Airlines are poised to deliver a higher than forecast record profit this year and should see a further earnings increase in 2016 fueled by oil prices near seven-year lows, the International Air Transport Association said Thursday.
Airlines are expected to generate a record $33 billion in net profit this year as the IATA raised its industry outlook for a second time in the past year. That would represent an almost doubling of earnings after carriers combined to deliver a net profit of $17.3 billion in 2014.
The sharp drop in oil prices, with a barrel of Brent this week falling below $40 per-barrel, means airlines’ fuel bill this year is $46 billion or 20.5% lower than in 2014 even as consumption rose. Airlines are expected to spend $180 billion on fuel this year.

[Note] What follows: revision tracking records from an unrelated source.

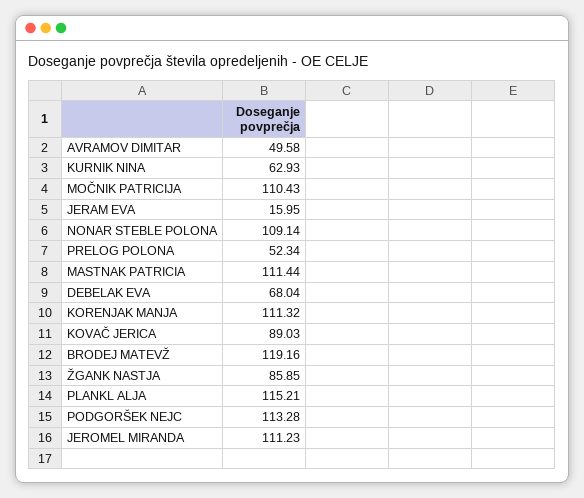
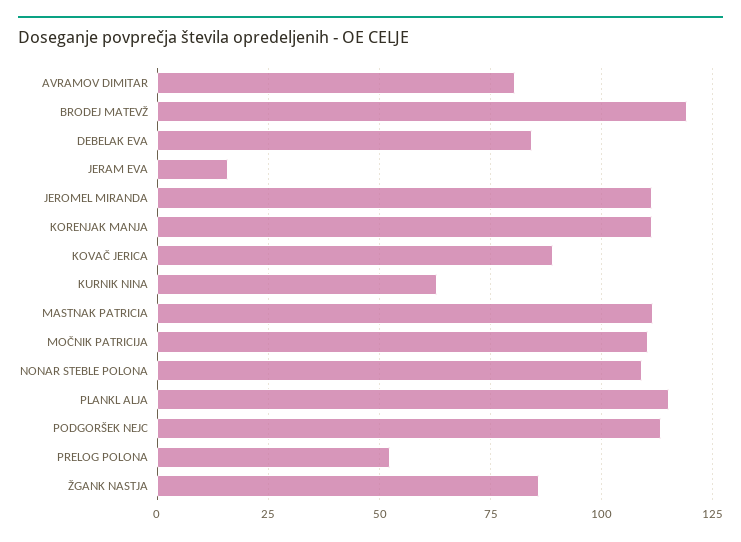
  {
-   "AVRAMOV DIMITAR": 49.58,
+   "AVRAMOV DIMITAR": 80,
    "KURNIK NINA": 62.93,
    "MOČNIK PATRICIJA": 110.43,
    "JERAM EVA": 15.95,
    "NONAR STEBLE POLONA": 109.14,
    "PRELOG POLONA": 52.34,
    "MASTNAK PATRICIA": 111.44,
-   "DEBELAK EVA": 68.04,
+   "DEBELAK EVA": 85,
    "KORENJAK MANJA": 111.32,
    "KOVAČ JERICA": 89.03,
    "BRODEJ MATEVŽ": 119.16,
    "ŽGANK NASTJA": 85.85,
    "PLANKL ALJA": 115.21,
    "PODGORŠEK NEJC": 113.28,
    "JEROMEL MIRANDA": 111.23
  }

North American carriers represent more than half of the world’s overall profit at $19.4 billion, the IATA said. Europe is set to be the second strongest region, with combined net profit of $6.9 billion, ahead of Asa-Pacific profits of $5.8 billion. Airlines in Latin America and Africa each will lose around $300 million this year.
Profit margins also are up and airlines are set to deliver an 8.3% return on capital, the IATA said, exceeding capital costs.
The IATA expects 3.6 billion passengers to fly this year and 3.8 billion next year. Profits next year should reach $36.3 billion, with return on capital inching up further to 8.6%. Fuel costs are set to fall another 24.7% to $135 billion.
The fuel benefit hasn’t been consistent across the globe. A strong U.S. dollar means that many airlines have seen the fuel price benefit effectively wiped out by declines in their local currency against the greenback. European carriers have locked in much of their fuel costs through financial instruments, which defers until next year the benefit of low oil for many of the region’s airlines.
Factors beyond fuel costs also are driving improving profits. Planes are being used more efficiently, with load factors, a measure of seats sold, up steadily since 2010.